▶ TASK DETAILS: Would you repeat the entries beneath, with nothing changed?

▶ RECORDED INFORMATION:
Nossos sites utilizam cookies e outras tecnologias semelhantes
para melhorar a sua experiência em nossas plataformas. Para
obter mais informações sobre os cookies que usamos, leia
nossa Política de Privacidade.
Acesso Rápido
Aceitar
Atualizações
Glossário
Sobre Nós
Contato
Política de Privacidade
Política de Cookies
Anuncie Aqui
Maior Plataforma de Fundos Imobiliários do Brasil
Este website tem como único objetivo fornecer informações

▶ ANSWER BOX:
Nossos sites utilizam cookies e outras tecnologias semelhantes
para melhorar a sua experiência em nossas plataformas. Para
obter mais informações sobre os cookies que usamos, leia
nossa Política de Privacidade.
Acesso Rápido
Aceitar
Atualizações
Glossário
Sobre Nós
Contato
Política de Privacidade
Política de Cookies
Anuncie Aqui
Maior Plataforma de Fundos Imobiliários do Brasil
Este website tem como único objetivo fornecer informações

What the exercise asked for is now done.